# unsuial way to transport bobcat



## fargotruckman (Oct 6, 2010)

i remember seeing a bobcat ad at a dealer about 30 years ago and to transport a bobcat i saw a old GM car two door maybe chevy caprice , buick lasaber olds delta 88 with trailer moveing a bobcat most likely a m610 or m700 could you do this or where bobcat adverting something you cant do


----------



## Snowzilla (Oct 24, 2009)

I guess anything is possible. Hopefully the trailer had brakes. Back then cars had actual frames. If your interested in Bobcat history there is a decent hard bound book available with many photos of the beginnings. I bought mine at a Borders.

http://www.amazon.com/Bobcat-Fifty-Years-Martin-Padgett/dp/0760328145/ref=cm_lmf_img_2_rsrsrs0


----------



## cretebaby (Aug 23, 2008)

fargotruckman;1180294 said:


> i remember seeing a bobcat ad at a dealer about 30 years ago and to transport a bobcat i saw a old GM car two door maybe chevy caprice , buick lasaber olds delta 88 with trailer moveing a bobcat most likely a m610 or m700 could you do this or where bobcat adverting something you cant do


That would have been no problem for those cars.


----------



## Snowzilla (Oct 24, 2009)

p.s. Cars can be used for many things...like hauling horses.


----------



## purpleranger519 (Jan 1, 2006)

Snowzilla;1180360 said:


> p.s. Cars can be used for many things...like hauling horses.

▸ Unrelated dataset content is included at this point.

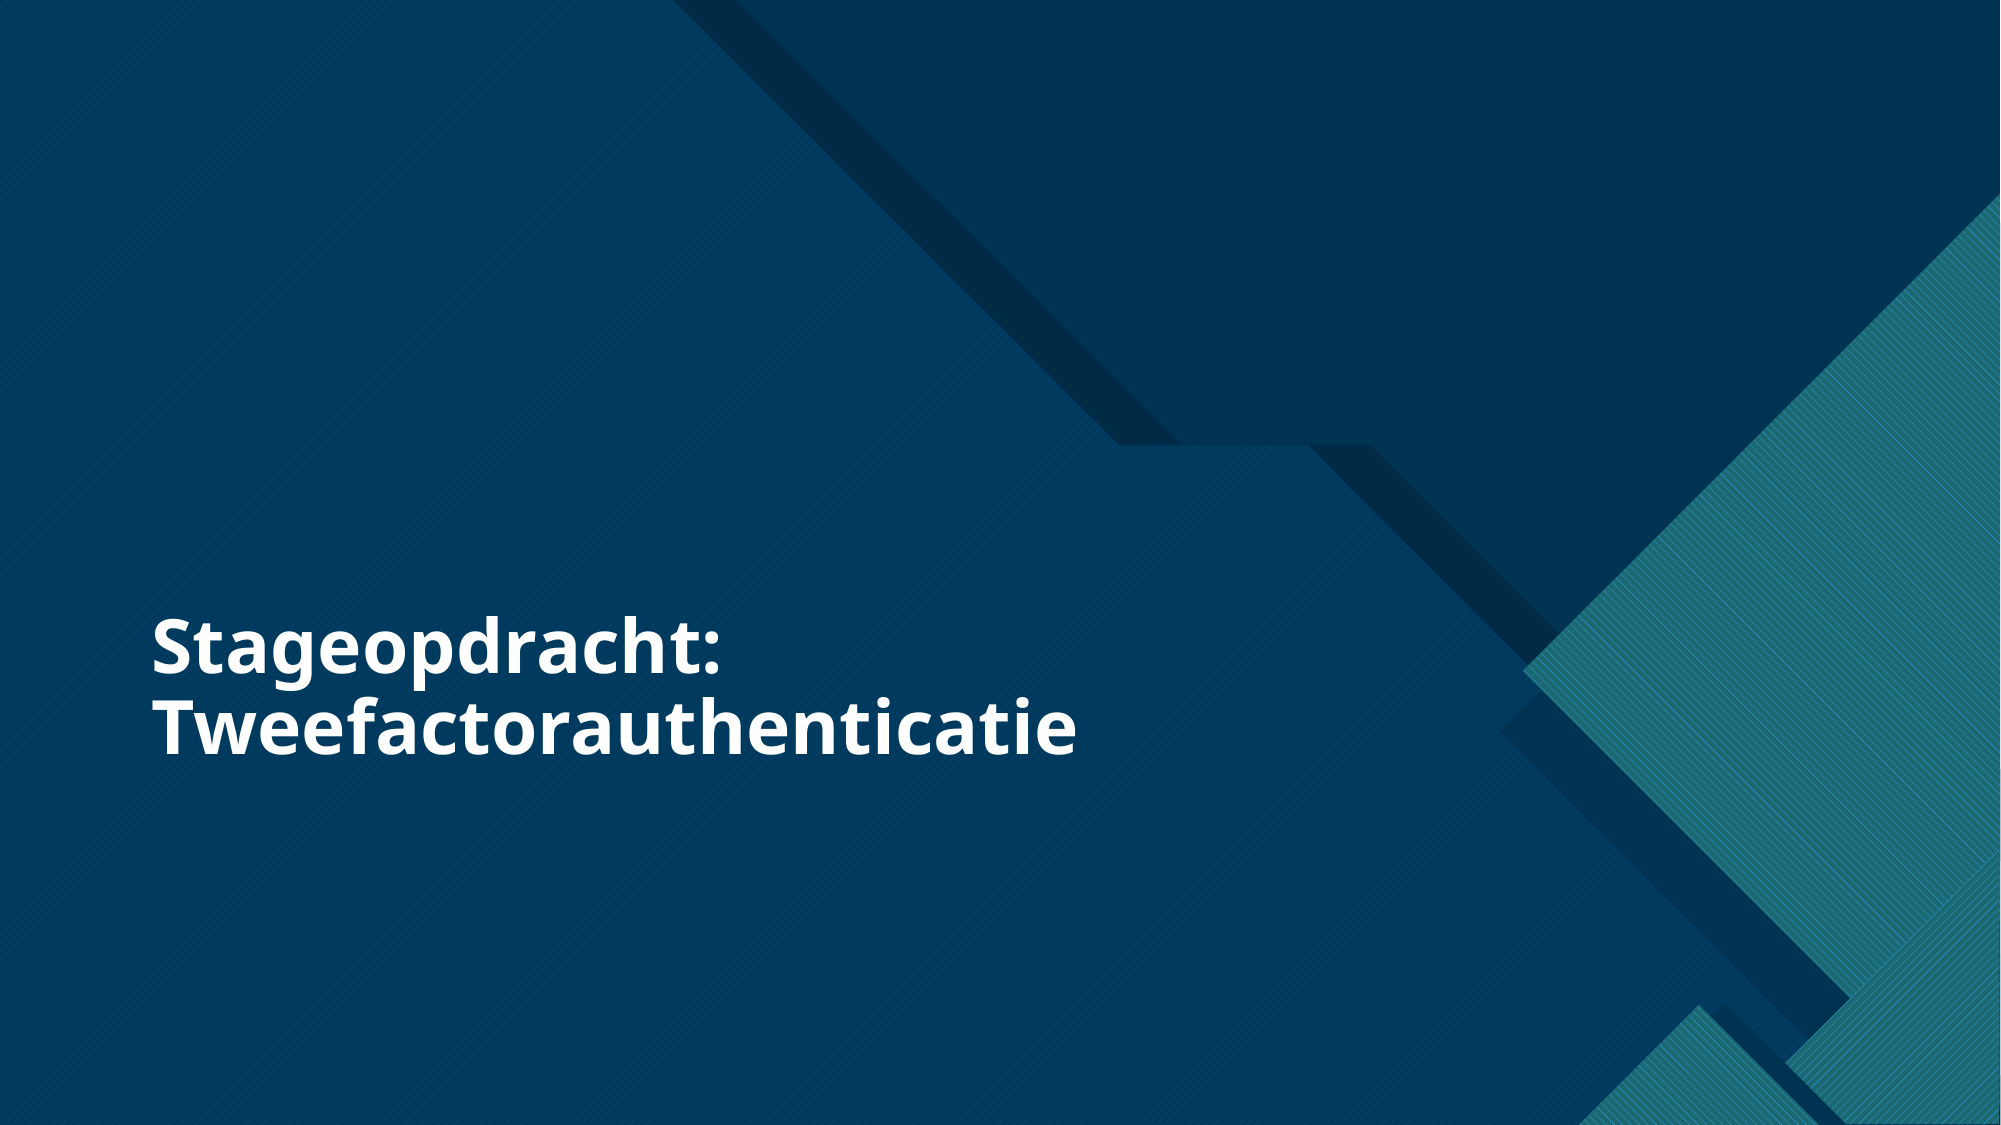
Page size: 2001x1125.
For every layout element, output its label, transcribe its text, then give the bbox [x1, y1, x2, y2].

table_cell ~ [1625, 522, 2001, 1064]
title Stageopdracht: Tweefactorauthenticatie [136, 562, 1625, 779]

That highway where they saw this guy and got this video is about a mile from me.


----------



## Snowzilla (Oct 24, 2009)

purpleranger519;1180390 said:


> That highway where they saw this guy and got this video is about a mile from me.

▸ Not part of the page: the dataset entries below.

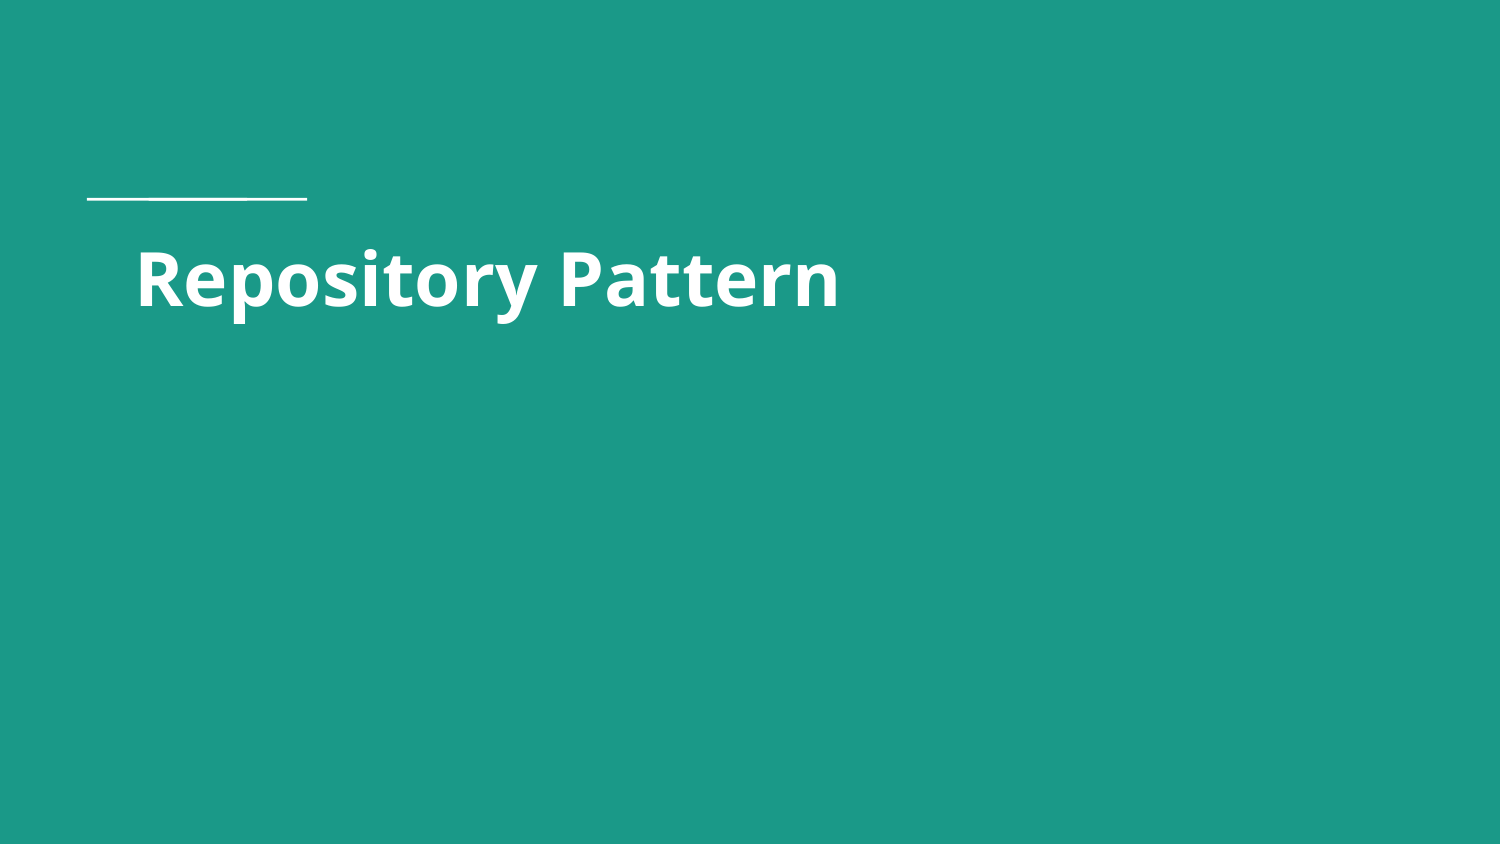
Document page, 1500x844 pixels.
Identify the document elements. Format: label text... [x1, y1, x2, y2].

title Repository Pattern [119, 216, 1381, 466]
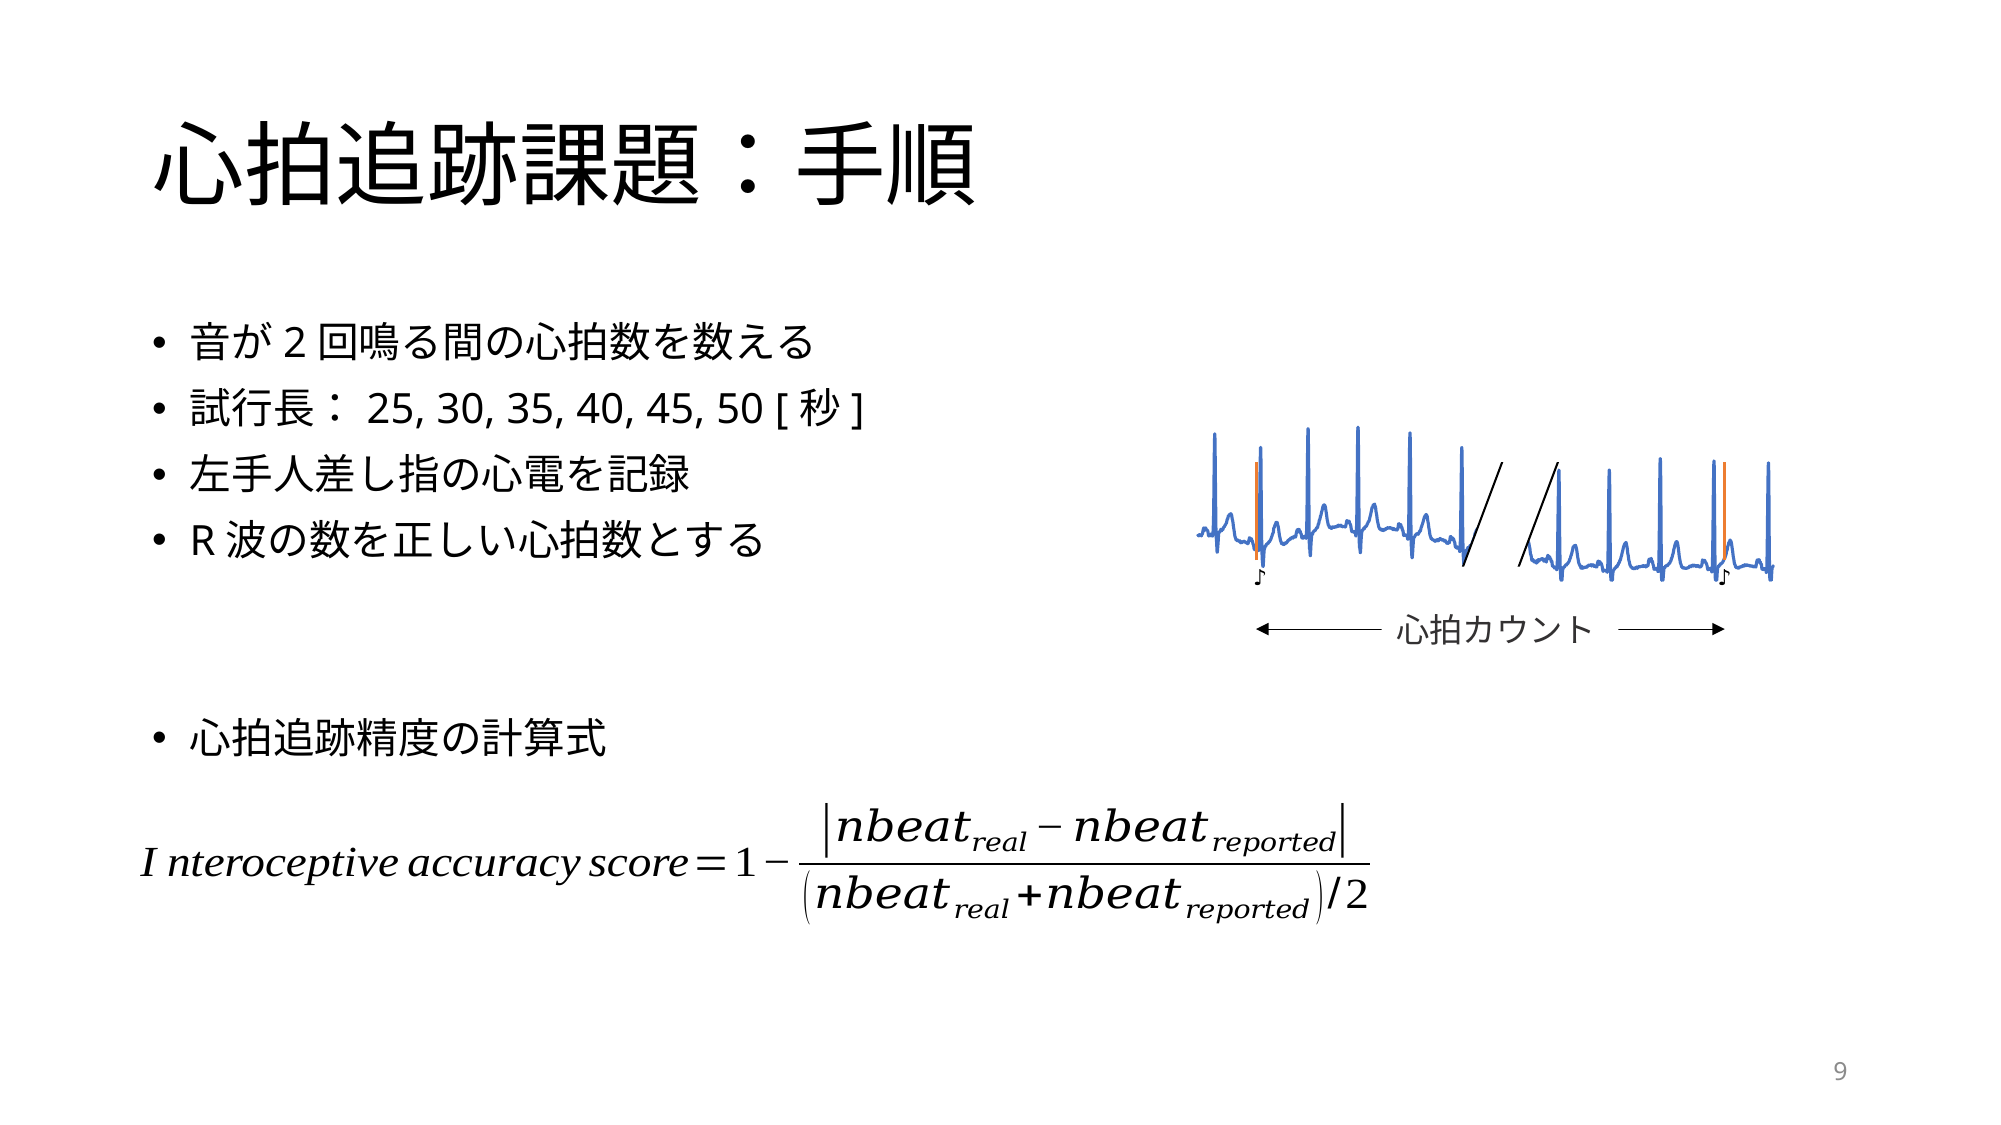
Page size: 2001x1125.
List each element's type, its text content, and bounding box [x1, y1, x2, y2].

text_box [1185, 424, 1786, 657]
slide_number 9 [1412, 1042, 1863, 1103]
title 心拍追跡課題：手順 [137, 59, 1863, 278]
text_box 音が2回鳴る間の心拍数を数える 試行長：25, 30, 35, 40, 45, 50 [秒] 左手人差し指の心電を記録 R波の数を正しい心拍数とする 心拍追跡精度の計算式 [137, 314, 1411, 801]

Really that's funny! I think I remember seeing this on Inside Edition even. I vaguely remember, but thought the guy's reason was to transport him to the vet in the car was to save fuel. Funny.


----------



## EvenCutLawnCare (Aug 12, 2008)

How bout this one????


----------



## tuney443 (Jun 25, 2006)

That boy must be a serious breeding machine.


----------



## SnowGuy73 (Apr 7, 2003)

fargotruckman;1180294 said:


> i remember seeing a bobcat ad at a dealer about 30 years ago and to transport a bobcat i saw a old GM car two door maybe chevy caprice , buick lasaber olds delta 88 with trailer moveing a bobcat most likely a m610 or m700 could you do this or where bobcat adverting something you cant do


Are you planning on pulling your Bobcat with a car, or just wondering ?.?.?.?


----------



## DaySpring Services (Feb 1, 2005)

I saw a ranger pull a S205 in the fall.


----------



## exmark1 (Nov 30, 2005)

I saw a guy pulling a S 300 with a Chrysler pacifica last summer... was a very scary sight!


----------



## fargotruckman (Oct 6, 2010)

no just its a unsafeway i work for a guy who puts one in a hooklift bin and that seems unsafe and then theres an old bobcat ad tranporting one with an old yanktank


----------